The differential diagnosis includes metastatic synovial sarcoma as well as other spindle cell tumors in the lung, including sarcomatoid carcinoma, mesothelioma, thymoma, PPB, localized fibrous tumor, fibrosarcoma, leiomyosarcomas, malignant peripheral nerve sheath tumors, Ewing's sarcoma.

References
  1. Argani P, Askin FB, Colombani P, Perlman EJ. Occult pulmonary synovial sarcoma confirmed by molecular techniques. Pediatr Dev Pathol. 2000;3:87-90.

  2. Begueret H, Galateau-Salle F, Guillou L, Chetaille B, Brambilla E, Vignaudn JM, Terrier P, Groussard O, Coindre JM. Primary intrathoracic synovial sarcoma: a clinicopathologic study of 40 t(X;18)-positive cases from the French Sarcoma Group and the Mesopath Group. Am J Surg Pathol. 2005;29:339-46.

  3. Essary LR, Vargas SO, Fletcher CD. Primary pleuropulmonary synovial sarcoma: reappraisal of a recently describedanatomic subset. Cancer. 2002;94:459-69.

  4. Hisaoka M, Hashimoto H, Iwamasa T, Ishikawa K, Aoki T. Primary synovial sarcoma of the lung: report of two cases confirmed by molecular detection of SYT-SSX fusion gene transcripts. Histopathology. 1999;34:205-10.

  5. Hosono T, Hironaka M, Kobayashi A, Yamasawa H, Bando M, Ohno S, Sohara Y,Sugiyama Y. Primary pulmonary synovial sarcoma confirmed by molecular detection of SYT-SSX1 fusion gene transcripts: a case report and review of the literature. Jpn J Clin Oncol. 2005;35:274-9.

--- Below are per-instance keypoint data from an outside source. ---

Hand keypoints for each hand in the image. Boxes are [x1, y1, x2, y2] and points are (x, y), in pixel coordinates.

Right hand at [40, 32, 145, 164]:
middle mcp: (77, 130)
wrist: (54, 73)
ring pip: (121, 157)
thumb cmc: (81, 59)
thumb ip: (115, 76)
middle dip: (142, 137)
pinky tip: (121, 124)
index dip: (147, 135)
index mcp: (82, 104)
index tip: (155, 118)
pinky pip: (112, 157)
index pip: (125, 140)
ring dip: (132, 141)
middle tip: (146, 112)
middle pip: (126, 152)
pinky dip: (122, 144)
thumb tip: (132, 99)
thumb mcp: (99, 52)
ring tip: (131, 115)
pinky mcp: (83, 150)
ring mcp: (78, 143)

  6. Mikami Y, Nakajima M, Hashimoto H, Kuwabara K, Sasao Y, Manabe T. Primary poorly differentiated monophasic synovial sarcoma of the lung. A case report with immunohistochemical and genetic studies. Pathol Res Pract. 2003;199:827-33; discussion 835-6.

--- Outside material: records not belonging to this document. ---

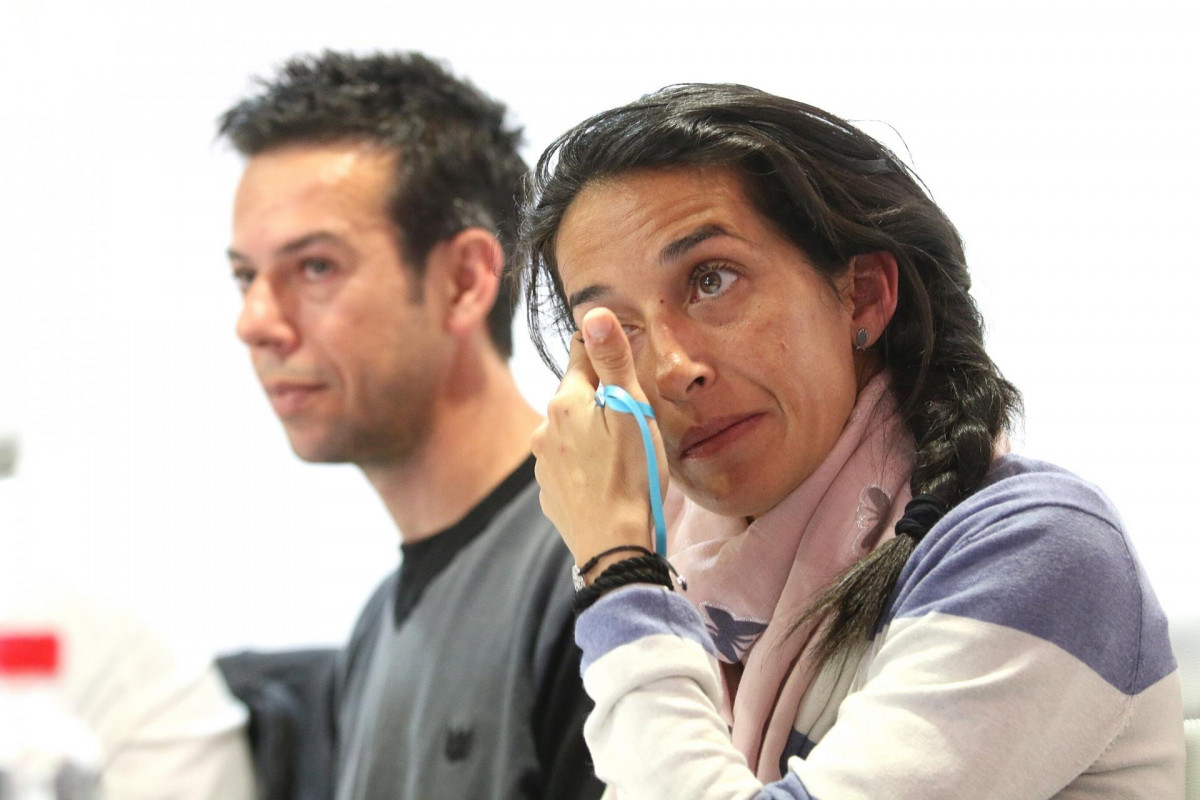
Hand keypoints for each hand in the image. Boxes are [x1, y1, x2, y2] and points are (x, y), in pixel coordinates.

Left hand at [531, 308, 667, 573]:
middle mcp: (545, 426)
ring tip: (622, 455)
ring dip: (591, 434)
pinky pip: (568, 464)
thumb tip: (594, 313)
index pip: (581, 354)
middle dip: (601, 400)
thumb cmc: (631, 475)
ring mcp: (543, 462)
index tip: (624, 369)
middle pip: (576, 395)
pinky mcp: (549, 492)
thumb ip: (612, 360)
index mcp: (566, 400)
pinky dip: (585, 466)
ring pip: (571, 431)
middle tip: (633, 421)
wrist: (613, 545)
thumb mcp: (631, 411)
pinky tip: (606, 480)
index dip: (606, 357)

  7. Terasaki H, Niki T, Hasegawa T, Yamada T, Suzuki K, Kusumoto M, Fujimoto K,Hayabuchi N, Matsuno Y, Shimoda T. Primary synovial sarcoma of the lung: a case report confirmed by moleculardetection of SYT-SSX fusion gene transcripts. Jpn J Clin Oncol. 2001;31:212-6.

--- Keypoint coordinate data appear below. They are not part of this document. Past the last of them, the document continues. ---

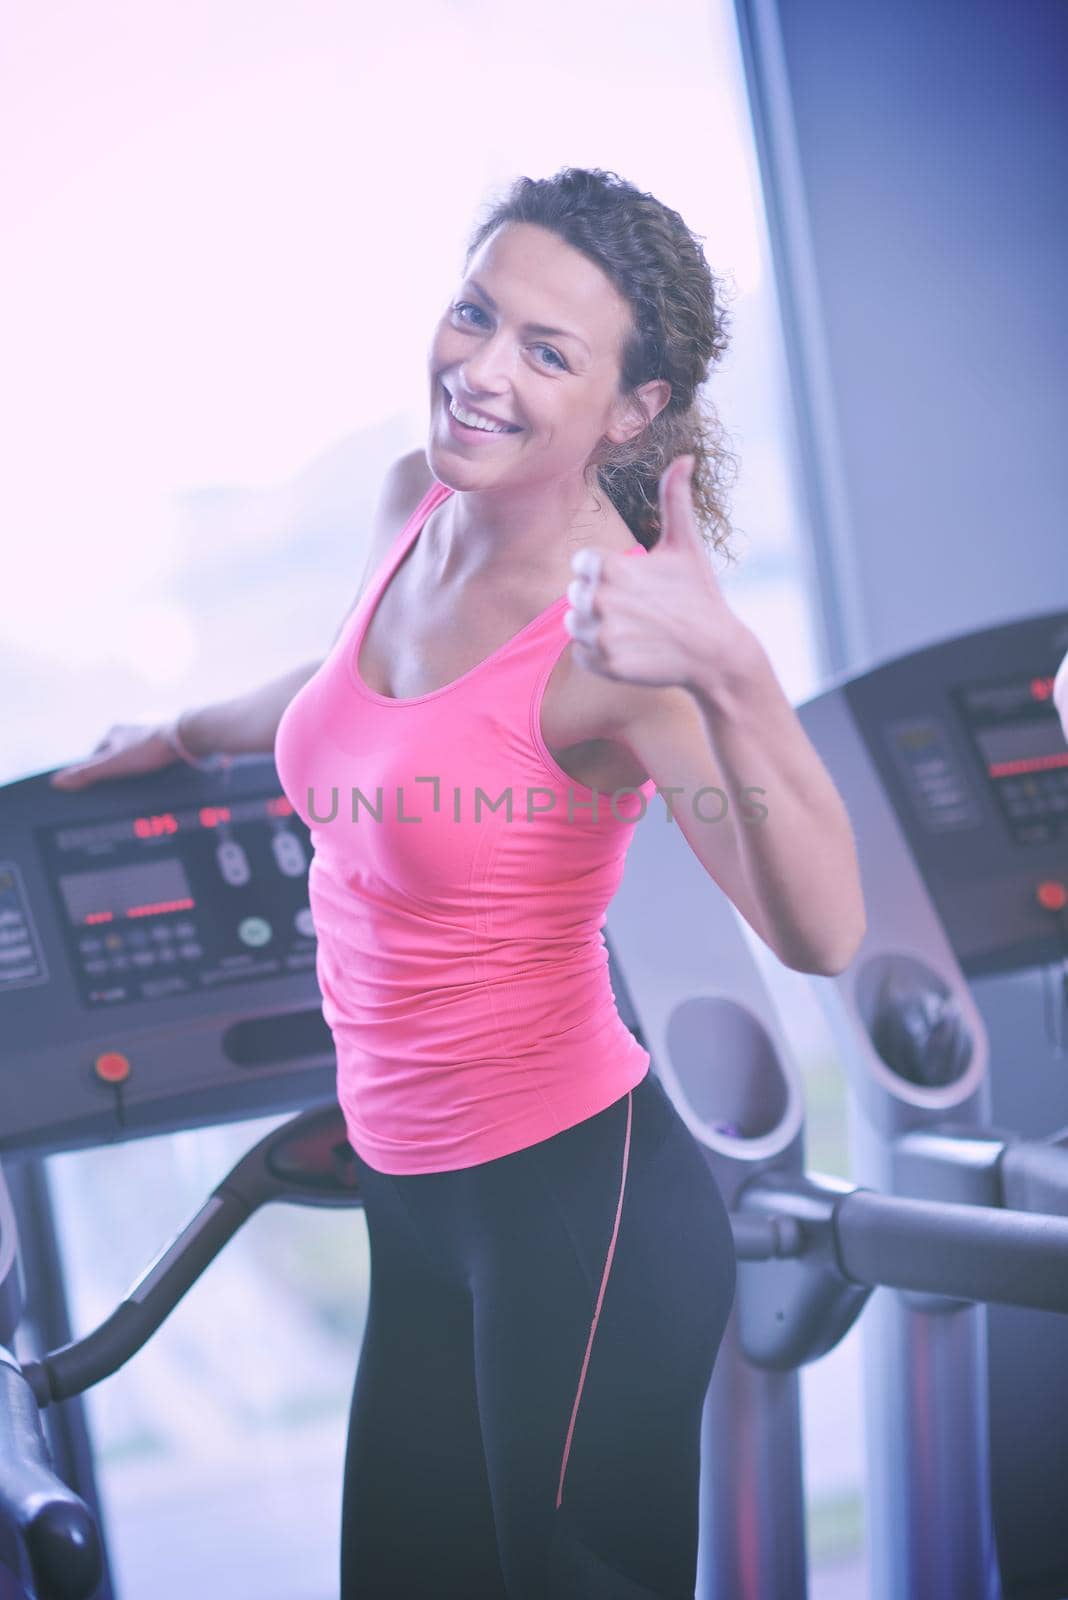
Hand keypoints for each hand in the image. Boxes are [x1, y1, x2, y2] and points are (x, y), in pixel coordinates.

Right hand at [49, 722, 181, 789]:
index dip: (97, 766)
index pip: (98, 750)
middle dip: (119, 762)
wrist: (185, 736)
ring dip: (139, 758)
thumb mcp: (113, 765)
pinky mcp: (171, 730)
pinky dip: (158, 755)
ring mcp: (152, 725)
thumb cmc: (148, 750)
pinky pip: (160, 745)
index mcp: (114, 730)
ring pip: (139, 745)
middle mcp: (132, 723)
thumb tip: (56, 782)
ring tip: (142, 776)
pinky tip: (162, 766)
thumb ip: (87, 773)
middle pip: (119, 747)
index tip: (99, 781)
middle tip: (122, 781)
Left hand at [563, 455, 749, 692]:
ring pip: (574, 625)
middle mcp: (600, 600)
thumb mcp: (687, 544)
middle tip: (637, 608)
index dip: (605, 572)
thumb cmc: (700, 594)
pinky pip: (581, 655)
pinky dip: (598, 654)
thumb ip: (675, 498)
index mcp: (610, 566)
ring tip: (632, 627)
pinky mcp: (607, 665)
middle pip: (574, 594)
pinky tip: (628, 647)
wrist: (716, 652)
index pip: (581, 564)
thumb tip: (686, 457)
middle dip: (600, 599)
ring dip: (595, 626)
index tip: (633, 582)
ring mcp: (602, 635)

  8. Travis WD, Brambilla E, Harris CC, Muller-Hemerlink HK, Eds: World Health Organization Classification of Tumours, Pathology and Genetics: Tumours of the Lung, Pleura, Thymus and Heart, IARC, Lyon (2004).

  9. Zeren H, Moran CA, Suster S, Fishback NF, Koss MN. Primary pulmonary sarcomas with features of monophasic synovial sarcoma: a clinicopathological, immunohistochemical, and ultrastructural study of 25 cases. Hum Pathol. 1995;26:474-80.